L'accumulation des facteurs de production et l'investissement
La croissance économique dépend de l'augmentation de la production. Pour que la combinaison productive (combinaison du facteur travail et du facteur capital) soit efficace, il faut mesurer la productivité du travail, et la productivité du capital. La mesure de ces productivités permet à l'entreprise de choisir une croissance extensive ou intensive pour augmenter sa production.
On distingue :
- Le facteur travail, constitué des ressources en main-d'œuvre mobilisées pour produire. Il a un aspect quantitatif (quantité de main-d'œuvre) et un aspect qualitatif (qualité de la main-d'œuvre).
- Le facteur capital, constitué des éléments matériels mobilisés pour produire. Il comprend le capital circulant ou consommations intermédiaires (les biens détruits ou transformés pendant le processus de production) et le capital fixe (ensemble des biens utilisés à plusieurs reprises).
La combinaison productive est la combinaison des facteurs travail et capital, c'est son efficacité qui permet d'accroître la production.
Pour mesurer l'efficacité de la combinaison productive, on mesure la productivité des facteurs travail et capital :
{\text{Productivité du travail} : \dfrac{\text{Valeur ajoutée}}{\text{Quantité de travail nécessaire (heures ou nombre de travailleurs)}}}
{\\\text{Productivité du capital} : \dfrac{\text{Valeur ajoutée}}{\text{Capital fixe}}}
Pour augmenter sa production, une entreprise a deux solutions. Elle peut augmenter la quantité utilisée d'un facteur ou des deux. C'est ce que l'on appelle la croissance extensive.
Une entreprise engage de nouveaux employés et achète des équipements neufs pour produire davantage.
Une entreprise forme ses employés pour qu'ils deviennent plus efficaces.
Les investissements
Les investissements matériels ou immatériels vont permettre d'accroître la quantité ou l'efficacité de la production.
Investir, pour une entreprise, c'est augmenter ou améliorer son stock de moyens de production. Elle peut le faire par l'investissement matériel qui permet d'augmenter le stock de capital fixe.
L'entreprise investit dans des machines.
© Wikimedia Commons
L'entreprise peut également choisir l'investissement immatériel qui permet d'augmenter le stock de capital immatériel.
L'entreprise peut investir dans la formation professionnelle.
© Wikimedia Commons
Les investissements ont plusieurs fonctions :
- augmenter les quantités produites (investissement de capacité) ;
- remplacer le matériel usé ou obsolète (investissement de renouvellement) ;
- moderniser et rendre plus efficace l'appareil de production (investissement de rationalisation).

## Extraits de données

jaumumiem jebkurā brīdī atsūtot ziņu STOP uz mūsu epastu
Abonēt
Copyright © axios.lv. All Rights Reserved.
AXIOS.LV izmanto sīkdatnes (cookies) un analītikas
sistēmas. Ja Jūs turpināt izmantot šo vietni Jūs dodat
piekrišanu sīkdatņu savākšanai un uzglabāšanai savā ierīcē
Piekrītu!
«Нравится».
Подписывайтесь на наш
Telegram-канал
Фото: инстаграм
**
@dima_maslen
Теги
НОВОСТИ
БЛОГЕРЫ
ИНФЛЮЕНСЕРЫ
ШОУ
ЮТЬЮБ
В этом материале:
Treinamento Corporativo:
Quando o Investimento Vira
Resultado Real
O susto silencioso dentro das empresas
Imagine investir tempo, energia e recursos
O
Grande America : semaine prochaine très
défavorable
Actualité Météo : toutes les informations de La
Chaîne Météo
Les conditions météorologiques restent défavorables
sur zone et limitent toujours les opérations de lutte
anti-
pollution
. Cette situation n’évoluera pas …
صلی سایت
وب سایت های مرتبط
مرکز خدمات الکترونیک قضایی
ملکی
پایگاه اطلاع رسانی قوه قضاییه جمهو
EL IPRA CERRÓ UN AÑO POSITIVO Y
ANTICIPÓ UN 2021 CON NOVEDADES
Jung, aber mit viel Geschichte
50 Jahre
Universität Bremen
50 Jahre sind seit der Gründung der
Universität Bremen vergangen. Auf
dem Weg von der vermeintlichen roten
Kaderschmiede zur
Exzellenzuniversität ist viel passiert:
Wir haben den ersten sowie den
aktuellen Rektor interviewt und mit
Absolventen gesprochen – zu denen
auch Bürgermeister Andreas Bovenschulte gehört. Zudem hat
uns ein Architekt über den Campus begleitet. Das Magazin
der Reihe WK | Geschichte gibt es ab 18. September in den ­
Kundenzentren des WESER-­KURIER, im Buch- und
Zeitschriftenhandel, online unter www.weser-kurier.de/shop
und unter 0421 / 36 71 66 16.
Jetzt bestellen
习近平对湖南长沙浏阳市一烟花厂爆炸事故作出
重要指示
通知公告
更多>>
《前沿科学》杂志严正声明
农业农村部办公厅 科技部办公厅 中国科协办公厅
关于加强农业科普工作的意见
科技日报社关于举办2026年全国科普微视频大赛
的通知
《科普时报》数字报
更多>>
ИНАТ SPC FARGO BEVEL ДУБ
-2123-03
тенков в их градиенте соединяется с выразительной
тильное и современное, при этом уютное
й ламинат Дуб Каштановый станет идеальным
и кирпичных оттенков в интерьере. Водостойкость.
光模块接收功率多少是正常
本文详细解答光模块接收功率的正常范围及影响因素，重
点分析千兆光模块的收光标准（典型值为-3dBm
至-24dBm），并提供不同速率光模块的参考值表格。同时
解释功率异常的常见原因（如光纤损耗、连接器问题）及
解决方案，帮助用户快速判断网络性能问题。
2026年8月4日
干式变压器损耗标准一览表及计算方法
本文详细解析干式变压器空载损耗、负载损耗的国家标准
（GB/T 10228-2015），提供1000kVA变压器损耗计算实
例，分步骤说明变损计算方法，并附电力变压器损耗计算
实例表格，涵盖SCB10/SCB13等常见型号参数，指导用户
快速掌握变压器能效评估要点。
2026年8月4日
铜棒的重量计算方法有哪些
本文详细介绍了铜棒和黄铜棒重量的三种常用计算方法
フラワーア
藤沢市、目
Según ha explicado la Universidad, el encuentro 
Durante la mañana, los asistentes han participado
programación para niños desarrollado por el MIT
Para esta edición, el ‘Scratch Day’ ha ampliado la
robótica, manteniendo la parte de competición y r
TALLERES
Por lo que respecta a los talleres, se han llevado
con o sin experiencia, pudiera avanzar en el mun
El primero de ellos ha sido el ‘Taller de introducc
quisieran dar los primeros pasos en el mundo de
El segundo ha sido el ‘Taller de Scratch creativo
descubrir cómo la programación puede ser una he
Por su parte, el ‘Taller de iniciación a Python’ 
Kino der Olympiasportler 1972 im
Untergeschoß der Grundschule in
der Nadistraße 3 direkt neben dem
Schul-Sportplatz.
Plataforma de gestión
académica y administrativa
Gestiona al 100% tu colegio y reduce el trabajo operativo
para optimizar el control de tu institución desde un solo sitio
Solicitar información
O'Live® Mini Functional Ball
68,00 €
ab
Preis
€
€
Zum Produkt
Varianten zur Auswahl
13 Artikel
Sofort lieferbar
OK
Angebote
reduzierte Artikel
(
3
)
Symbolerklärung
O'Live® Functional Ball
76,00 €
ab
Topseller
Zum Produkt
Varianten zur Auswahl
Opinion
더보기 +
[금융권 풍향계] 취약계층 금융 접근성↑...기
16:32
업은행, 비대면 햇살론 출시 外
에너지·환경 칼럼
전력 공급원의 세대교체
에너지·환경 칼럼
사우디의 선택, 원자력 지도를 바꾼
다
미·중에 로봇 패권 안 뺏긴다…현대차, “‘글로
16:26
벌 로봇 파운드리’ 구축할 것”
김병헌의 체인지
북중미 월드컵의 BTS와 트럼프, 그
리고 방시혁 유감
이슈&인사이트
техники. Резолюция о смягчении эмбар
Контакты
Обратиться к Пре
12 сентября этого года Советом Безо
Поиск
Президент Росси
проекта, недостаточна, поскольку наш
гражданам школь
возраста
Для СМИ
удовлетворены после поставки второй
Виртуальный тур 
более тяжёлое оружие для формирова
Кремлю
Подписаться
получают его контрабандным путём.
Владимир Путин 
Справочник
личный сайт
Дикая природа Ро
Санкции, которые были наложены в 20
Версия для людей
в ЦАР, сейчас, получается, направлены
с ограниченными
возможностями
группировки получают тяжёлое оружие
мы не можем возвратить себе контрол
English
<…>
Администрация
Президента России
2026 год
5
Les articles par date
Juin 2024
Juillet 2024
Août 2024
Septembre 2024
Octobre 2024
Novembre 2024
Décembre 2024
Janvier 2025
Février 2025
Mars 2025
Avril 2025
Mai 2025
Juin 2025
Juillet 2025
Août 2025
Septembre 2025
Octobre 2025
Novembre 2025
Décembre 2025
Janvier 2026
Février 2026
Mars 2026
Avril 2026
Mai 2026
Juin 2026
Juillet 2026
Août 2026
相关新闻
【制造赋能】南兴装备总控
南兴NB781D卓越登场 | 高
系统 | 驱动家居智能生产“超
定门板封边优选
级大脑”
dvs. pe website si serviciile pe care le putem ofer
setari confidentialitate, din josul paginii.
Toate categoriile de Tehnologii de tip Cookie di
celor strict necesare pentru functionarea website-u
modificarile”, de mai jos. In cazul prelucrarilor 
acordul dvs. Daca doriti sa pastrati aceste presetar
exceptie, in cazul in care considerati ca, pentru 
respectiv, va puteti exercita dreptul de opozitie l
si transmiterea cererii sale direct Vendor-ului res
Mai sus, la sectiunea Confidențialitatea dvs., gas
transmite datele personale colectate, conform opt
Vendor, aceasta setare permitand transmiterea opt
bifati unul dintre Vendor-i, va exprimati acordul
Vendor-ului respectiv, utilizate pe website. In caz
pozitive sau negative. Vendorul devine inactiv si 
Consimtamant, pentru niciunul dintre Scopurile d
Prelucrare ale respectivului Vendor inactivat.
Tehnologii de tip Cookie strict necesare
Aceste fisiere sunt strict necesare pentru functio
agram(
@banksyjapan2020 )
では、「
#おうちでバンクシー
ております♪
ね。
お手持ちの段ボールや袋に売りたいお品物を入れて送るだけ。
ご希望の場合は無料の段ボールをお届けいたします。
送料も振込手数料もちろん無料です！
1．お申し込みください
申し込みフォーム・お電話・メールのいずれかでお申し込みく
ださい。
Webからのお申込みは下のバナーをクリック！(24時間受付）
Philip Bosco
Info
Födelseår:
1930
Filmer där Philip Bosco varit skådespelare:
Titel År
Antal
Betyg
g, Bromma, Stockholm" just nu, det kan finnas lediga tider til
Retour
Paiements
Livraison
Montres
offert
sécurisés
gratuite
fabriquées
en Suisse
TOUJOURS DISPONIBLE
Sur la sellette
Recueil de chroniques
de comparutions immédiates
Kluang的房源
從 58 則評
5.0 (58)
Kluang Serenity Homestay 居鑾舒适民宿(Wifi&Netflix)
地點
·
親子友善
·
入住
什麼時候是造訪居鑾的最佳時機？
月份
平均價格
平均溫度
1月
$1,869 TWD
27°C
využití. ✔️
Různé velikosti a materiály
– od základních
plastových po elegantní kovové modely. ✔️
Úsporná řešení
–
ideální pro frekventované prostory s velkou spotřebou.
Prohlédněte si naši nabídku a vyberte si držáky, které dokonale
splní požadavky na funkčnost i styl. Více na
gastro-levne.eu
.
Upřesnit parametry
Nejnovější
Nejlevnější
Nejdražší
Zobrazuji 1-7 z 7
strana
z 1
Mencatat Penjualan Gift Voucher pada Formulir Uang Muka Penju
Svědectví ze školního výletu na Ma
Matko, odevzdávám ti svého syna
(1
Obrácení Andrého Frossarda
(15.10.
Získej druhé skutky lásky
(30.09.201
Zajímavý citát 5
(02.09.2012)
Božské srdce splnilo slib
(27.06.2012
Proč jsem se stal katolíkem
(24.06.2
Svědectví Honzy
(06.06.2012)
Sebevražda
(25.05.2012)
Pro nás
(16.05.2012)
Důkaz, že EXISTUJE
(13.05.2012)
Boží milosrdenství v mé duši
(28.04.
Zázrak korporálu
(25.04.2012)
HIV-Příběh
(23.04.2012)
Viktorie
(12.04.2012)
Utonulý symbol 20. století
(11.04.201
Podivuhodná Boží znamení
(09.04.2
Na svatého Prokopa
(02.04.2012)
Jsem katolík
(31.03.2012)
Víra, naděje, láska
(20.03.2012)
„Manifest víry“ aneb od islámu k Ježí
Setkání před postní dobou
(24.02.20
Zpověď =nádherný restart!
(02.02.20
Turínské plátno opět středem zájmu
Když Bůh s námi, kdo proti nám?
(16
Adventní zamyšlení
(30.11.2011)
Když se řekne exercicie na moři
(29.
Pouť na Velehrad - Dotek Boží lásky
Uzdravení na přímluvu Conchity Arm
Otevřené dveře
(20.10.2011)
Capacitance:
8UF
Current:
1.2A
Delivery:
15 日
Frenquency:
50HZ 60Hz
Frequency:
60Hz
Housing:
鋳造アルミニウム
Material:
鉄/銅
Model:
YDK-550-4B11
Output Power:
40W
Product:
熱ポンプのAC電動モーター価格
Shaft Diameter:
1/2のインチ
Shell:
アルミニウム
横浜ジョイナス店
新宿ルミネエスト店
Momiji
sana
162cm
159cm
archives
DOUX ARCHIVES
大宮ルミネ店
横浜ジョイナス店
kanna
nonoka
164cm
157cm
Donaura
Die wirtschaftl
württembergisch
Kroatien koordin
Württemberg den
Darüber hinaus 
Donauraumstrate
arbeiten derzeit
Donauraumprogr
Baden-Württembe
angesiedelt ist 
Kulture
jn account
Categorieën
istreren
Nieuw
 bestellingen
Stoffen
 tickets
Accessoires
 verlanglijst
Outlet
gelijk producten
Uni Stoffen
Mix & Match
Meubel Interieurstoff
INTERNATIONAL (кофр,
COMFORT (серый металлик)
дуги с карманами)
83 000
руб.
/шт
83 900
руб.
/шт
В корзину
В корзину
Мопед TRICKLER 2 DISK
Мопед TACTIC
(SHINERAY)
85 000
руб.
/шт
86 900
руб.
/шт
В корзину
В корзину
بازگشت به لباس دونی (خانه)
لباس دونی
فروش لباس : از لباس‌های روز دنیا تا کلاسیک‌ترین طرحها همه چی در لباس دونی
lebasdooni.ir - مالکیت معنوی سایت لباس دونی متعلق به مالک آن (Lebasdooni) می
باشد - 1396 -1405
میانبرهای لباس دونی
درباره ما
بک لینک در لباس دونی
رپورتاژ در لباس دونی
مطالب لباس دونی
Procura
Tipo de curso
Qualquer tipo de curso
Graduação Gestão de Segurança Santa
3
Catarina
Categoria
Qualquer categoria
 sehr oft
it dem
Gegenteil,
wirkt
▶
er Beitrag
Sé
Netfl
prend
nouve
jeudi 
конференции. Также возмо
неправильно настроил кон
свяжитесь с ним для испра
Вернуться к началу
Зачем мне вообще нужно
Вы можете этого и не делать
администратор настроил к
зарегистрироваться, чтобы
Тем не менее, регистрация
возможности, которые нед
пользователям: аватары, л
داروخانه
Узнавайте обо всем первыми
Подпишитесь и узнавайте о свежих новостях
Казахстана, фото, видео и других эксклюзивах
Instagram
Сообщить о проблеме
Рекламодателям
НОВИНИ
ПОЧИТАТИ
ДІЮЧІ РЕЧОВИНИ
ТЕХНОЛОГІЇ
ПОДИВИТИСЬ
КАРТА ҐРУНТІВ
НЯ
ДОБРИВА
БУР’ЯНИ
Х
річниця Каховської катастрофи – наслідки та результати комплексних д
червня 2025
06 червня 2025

## Consignes
A) Recopiez à l'identique le passage des enregistrements qui va de leur première ligne jusqu'à la ligne contenant « 50 Jahre sind seit der Gründung der », bornes comprises.
B) Poursuivez le texte sur l'accumulation des facteurs de production et l'investissement après sa dernière phrase.

## Réponses attendues
A)
jaumumiem jebkurā brīdī atsūtot ziņu STOP uz mūsu epastu
Abonēt
Copyright © axios.lv. All Rights Reserved.
AXIOS.LV izmanto sīkdatnes (cookies) un analītikas
sistēmas. Ja Jūs turpināt izmantot šo vietni Jūs dodat
piekrišanu sīkdatņu savākšanai un uzglabāšanai savā ierīcē
Piekrītu!
«Нравится».
Подписывайтесь на наш
Telegram-канал
Фото: инстаграм
**
@dima_maslen
Теги
НОВОСТИ
БЛОГЕРЫ
ИНФЛЮЕНСЕРЫ
ШОУ
ЮТЬЮБ
В этом материале:
Treinamento Corporativo:
Quando o Investimento Vira
Resultado Real
O susto silencioso dentro das empresas
Imagine investir tempo, energia e recursos
O
Grande America : semaine prochaine très
défavorable
Actualité Météo : toutes les informations de La
Chaîne Météo
Les conditions météorologiques restent défavorables
sur zone et limitent toujours les opérations de lutte
anti-
pollution
. Cette situation n’évoluera pas …
صلی سایت
وب سایت های مرتبط
مرکز خدمات الکترونیک قضایی
ملکی
پایگاه اطلاع رسانی قوه قضاییه جمهو
EL IPRA CERRÓ UN AÑO POSITIVO Y
ANTICIPÓ UN 2021 CON NOVEDADES
Jung, aber mit viel Geschichte
50 Jahre
Universität Bremen
50 Jahre sind seit der Gründung der

B)
Le rôle-clé du progrès technique et des innovations
Si l'accumulation des facteurs de production permet d'accroître la croissance à court terme, les économistes ont montré que le progrès technique et l'innovation étaient des facteurs de croissance vitaux à long terme. On peut les mesurer avec la PGF (productivité globale des facteurs). Le progrès technique et les innovations permettent d'éviter les rendements décroissants. Cependant, ils peuvent induire un phénomène de destruction créatrice.
Les études de Robert Solow sont basées sur l'observation de la croissance du PIB, du facteur travail (le nombre d'heures travaillées et la productivité) et du capital (stock d'équipement). Ces études montrent qu'une partie importante de la croissance observée n'est pas expliquée par l'augmentation des facteurs du travail et du capital. La croissance s'explique par un facteur inconnu qu'il nomme la PGF (productivité globale des facteurs).
La PGF permet de mesurer l'accroissement de la production qui n'est pas due à un accroissement de la quantité d'un facteur utilisé. L'accroissement de la PGF est attribuable au progrès technique et aux innovations.
La PGF peut également augmenter grâce à l'investissement et à l'accumulation du capital. Les progrès techniques et innovations permettent :
- l'amélioration des machines ;
- l'amélioration des procédés de fabrication ;
- l'amélioration des compétences des travailleurs.
Ils contribuent ainsi à augmenter la productivité du travail et à éviter les rendements décroissants.
Rendements décroissants
Les rendements décroissants sont un processus économique qui se caractérise par la diminution progressive du rendement des facteurs de production alors que leur quantité augmente.
Dans une usine, augmenter le nombre de machines ne permet pas forcément d'augmenter la production, car cela peut provoquer une désorganisation du travail.
Joseph Schumpeter distinguait cinq grands types d'innovations (de procédés, de produits, organisationnelles, de débouchés, de matières premières) et a mis en lumière le processus de destruction créatrice qui les accompagne.
La diffusion des technologies numériques dans l'audio et la vidéo a entraîné la disparition du secteur des cassettes audio et VHS.
Le rôle des capitaux et des institutions de l'État dans la croissance économique
Les capitaux et les institutions jouent un rôle dans la croissance économique.
Les trois types de capitaux
Il y a trois types de capitaux : immatériel, humain et public. Ils permettent d'obtenir des rendements d'échelle croissants.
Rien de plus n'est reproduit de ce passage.